##### EXCERPTED DATA #####
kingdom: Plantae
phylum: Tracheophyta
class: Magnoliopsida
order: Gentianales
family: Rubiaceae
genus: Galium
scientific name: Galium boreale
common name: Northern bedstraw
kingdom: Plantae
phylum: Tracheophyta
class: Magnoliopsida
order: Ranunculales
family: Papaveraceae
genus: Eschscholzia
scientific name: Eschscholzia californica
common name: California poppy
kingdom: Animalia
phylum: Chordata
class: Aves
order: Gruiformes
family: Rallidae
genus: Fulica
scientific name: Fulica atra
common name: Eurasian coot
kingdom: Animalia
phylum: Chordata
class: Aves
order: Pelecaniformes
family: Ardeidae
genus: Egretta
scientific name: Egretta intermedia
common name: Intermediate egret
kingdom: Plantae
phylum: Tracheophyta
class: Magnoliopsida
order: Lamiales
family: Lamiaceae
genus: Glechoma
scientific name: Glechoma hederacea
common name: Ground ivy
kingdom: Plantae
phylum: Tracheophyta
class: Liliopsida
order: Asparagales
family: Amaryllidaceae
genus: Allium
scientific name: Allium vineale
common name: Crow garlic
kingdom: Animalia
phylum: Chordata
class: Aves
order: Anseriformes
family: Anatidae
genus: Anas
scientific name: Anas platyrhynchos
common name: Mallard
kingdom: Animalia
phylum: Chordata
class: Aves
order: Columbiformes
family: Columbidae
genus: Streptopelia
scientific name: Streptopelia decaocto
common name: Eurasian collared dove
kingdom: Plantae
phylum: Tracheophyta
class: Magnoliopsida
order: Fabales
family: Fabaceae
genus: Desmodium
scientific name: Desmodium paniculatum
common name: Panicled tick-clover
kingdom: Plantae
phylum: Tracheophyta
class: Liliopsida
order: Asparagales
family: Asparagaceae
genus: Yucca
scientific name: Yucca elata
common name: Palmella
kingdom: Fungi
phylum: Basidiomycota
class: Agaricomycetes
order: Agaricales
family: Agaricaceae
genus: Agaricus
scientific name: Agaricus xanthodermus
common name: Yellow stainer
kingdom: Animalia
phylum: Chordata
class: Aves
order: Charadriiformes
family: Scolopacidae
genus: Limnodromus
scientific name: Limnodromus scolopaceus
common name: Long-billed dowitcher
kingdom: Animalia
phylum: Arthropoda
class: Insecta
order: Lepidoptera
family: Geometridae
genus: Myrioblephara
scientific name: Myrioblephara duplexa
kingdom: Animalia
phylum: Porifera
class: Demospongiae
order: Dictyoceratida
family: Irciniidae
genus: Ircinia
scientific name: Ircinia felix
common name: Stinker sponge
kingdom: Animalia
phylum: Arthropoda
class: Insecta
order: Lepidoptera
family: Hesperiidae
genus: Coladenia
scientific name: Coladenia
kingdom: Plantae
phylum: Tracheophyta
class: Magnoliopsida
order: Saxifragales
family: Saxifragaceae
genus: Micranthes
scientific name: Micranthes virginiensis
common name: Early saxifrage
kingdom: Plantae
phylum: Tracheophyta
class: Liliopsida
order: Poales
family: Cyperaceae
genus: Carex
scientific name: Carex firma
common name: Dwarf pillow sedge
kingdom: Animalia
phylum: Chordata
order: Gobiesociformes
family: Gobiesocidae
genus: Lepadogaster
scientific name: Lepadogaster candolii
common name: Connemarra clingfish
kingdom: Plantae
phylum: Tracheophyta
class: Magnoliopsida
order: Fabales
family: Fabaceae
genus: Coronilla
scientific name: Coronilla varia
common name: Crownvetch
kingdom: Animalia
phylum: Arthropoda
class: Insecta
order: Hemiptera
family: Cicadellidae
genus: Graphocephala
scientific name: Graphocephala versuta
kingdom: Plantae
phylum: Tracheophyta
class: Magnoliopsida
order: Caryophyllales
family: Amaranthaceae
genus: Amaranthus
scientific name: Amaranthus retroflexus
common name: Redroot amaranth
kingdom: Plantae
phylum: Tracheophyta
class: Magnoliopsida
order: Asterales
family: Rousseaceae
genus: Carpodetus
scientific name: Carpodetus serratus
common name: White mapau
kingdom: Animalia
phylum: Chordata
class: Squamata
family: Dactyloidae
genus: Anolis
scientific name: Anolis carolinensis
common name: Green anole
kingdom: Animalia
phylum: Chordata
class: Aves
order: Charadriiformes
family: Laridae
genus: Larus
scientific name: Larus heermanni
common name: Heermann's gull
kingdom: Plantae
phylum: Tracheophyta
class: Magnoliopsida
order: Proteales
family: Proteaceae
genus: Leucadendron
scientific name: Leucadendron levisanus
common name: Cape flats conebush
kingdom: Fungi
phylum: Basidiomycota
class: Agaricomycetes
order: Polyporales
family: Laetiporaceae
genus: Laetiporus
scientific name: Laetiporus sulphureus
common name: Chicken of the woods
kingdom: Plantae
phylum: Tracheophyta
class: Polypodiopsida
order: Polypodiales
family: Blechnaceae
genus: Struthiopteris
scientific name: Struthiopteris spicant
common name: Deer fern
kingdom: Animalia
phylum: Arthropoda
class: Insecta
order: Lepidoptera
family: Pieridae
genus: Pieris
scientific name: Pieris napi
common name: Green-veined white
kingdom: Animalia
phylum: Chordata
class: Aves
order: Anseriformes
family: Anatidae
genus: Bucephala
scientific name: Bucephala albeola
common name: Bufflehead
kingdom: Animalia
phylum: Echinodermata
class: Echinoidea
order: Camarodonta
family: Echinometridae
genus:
#####
GIVEN EXERCISE -
Print all of the lines above without changing anything.

REPLY -
kingdom: Plantae
phylum: Tracheophyta
class: Magnoliopsida
order: Gentianales
family: Rubiaceae
genus: Galium
scientific name: Galium boreale
common name: Northern bedstraw
kingdom: Plantae
phylum: Tracheophyta
class: Magnoliopsida
order: Ranunculales
family: Papaveraceae
genus: Eschscholzia
scientific name: Eschscholzia californica
common name: California poppy
kingdom: Animalia
phylum: Chordata
class: Aves
order: Gruiformes
family: Rallidae
genus: Fulica
scientific name: Fulica atra
common name: Eurasian coot
kingdom: Animalia
phylum: Chordata
class: Aves
order: Pelecaniformes
family: Ardeidae
genus: Egretta
scientific name: Egretta intermedia
common name: Intermediate egret
kingdom: Plantae
phylum: Tracheophyta
class: Magnoliopsida
order: Lamiales
family: Lamiaceae
genus: Glechoma
scientific name: Glechoma hederacea
common name: Ground ivy
kingdom: Plantae
phylum: Tracheophyta
class: Liliopsida
order: Asparagales
family: Amaryllidaceae
genus: Allium
scientific name: Allium vineale
common name: Crow garlic
kingdom: Animalia
phylum: Chordata
class: Aves
order: Anseriformes
family: Anatidae
genus: Anas
scientific name: Anas platyrhynchos
common name: Mallard
kingdom: Animalia
phylum: Chordata
class: Aves
order: Columbiformes
family: Columbidae
genus: Streptopelia
scientific name: Streptopelia decaocto
common name: Eurasian collared dove
kingdom: Plantae
phylum: Tracheophyta
class: Magnoliopsida
order: Fabales
family: Fabaceae
genus: Desmodium
scientific name: Desmodium paniculatum
common name: Panicled tick-clover
kingdom: Plantae
phylum: Tracheophyta
class: Liliopsida
order: Asparagales
family: Asparagaceae
genus: Yucca
scientific name: Yucca elata
common name: Palmella
kingdom: Fungi
phylum: Basidiomycota
class: Agaricomycetes
order: Agaricales
family: Agaricaceae
genus: Agaricus
scientific name: Agaricus xanthodermus
common name: Yellow stainer
kingdom: Animalia
phylum: Chordata
class: Aves
order: Charadriiformes
family: Scolopacidae
genus: Limnodromus
scientific name: Limnodromus scolopaceus
common name: Long-billed dowitcher
kingdom: Animalia
phylum: Arthropoda
class: Insecta
order: Lepidoptera
family: Geometridae
genus: Myrioblephara
scientific name: Myrioblephara duplexa
kingdom: Animalia
phylum: Porifera
class: Demospongiae
order: Dictyoceratida
family: Irciniidae
genus: Ircinia
scientific name: Ircinia felix
common name: Stinker sponge
kingdom: Animalia
phylum: Arthropoda
class: Insecta
order: Lepidoptera
family: Hesperiidae
genus: Coladenia
scientific name: Coladenia
kingdom: Plantae
phylum: Tracheophyta
class: Magnoliopsida
order: Saxifragales
family: Saxifragaceae
genus: Micranthes
scientific name: Micranthes virginiensis
common name: Early saxifrage
kingdom: Plantae
phylum: Tracheophyta
class: Liliopsida
order: Poales
family: Cyperaceae
genus: Carex
scientific name: Carex firma
common name: Dwarf pillow sedge
kingdom: Animalia
phylum: Chordata
order: Gobiesociformes
family: Gobiesocidae
genus: Lepadogaster
scientific name: Lepadogaster candolii
common name: Connemarra clingfish
kingdom: Plantae
phylum: Tracheophyta
class: Magnoliopsida
order: Fabales
family: Fabaceae
genus: Coronilla
scientific name: Coronilla varia
common name: Crownvetch
kingdom: Animalia
phylum: Arthropoda
class: Insecta
order: Hemiptera
family: Cicadellidae
genus: Graphocephala
scientific name: Graphocephala versuta
kingdom: Plantae
phylum: Tracheophyta
class: Magnoliopsida
order: Caryophyllales
family: Amaranthaceae
genus: Amaranthus
scientific name: Amaranthus retroflexus
common name: Redroot amaranth
kingdom: Plantae
phylum: Tracheophyta
class: Magnoliopsida
order: Asterales
family: Rousseaceae
genus: Carpodetus
scientific name: Carpodetus serratus
common name: White mapau
kingdom: Animalia
phylum: Chordata
class: Squamata
family: Dactyloidae
genus: Anolis
scientific name: Anolis carolinensis
common name: Green anole
kingdom: Animalia
phylum: Chordata
class: Aves
order: Charadriiformes
family: Laridae
genus: Larus
scientific name: Larus heermanni
common name: Heermann's gull
kingdom: Plantae
phylum: Tracheophyta
class: Magnoliopsida
order: Proteales
family: Proteaceae
genus: Leucadendron
scientific name: Leucadendron levisanus
common name: Cape flats conebush
kingdom: Fungi
phylum: Basidiomycota
class: Agaricomycetes
order: Polyporales
family: Laetiporaceae
genus: Laetiporus
scientific name: Laetiporus sulphureus
common name: Chicken of the woods
kingdom: Plantae
phylum: Tracheophyta
class: Polypodiopsida
order: Polypodiales
family: Blechnaceae
genus: Struthiopteris
scientific name: Struthiopteris spicant
common name: Deer fern
kingdom: Animalia
phylum: Arthropoda
class: Insecta
order: Lepidoptera
family: Pieridae
genus: Pieris
scientific name: Pieris napi
common name: Green-veined white
kingdom: Animalia
phylum: Chordata
class: Aves
order: Anseriformes
family: Anatidae
genus: Bucephala
scientific name: Bucephala albeola
common name: Bufflehead
kingdom: Animalia
phylum: Echinodermata
class: Echinoidea
order: Camarodonta
family: Echinometridae
genus:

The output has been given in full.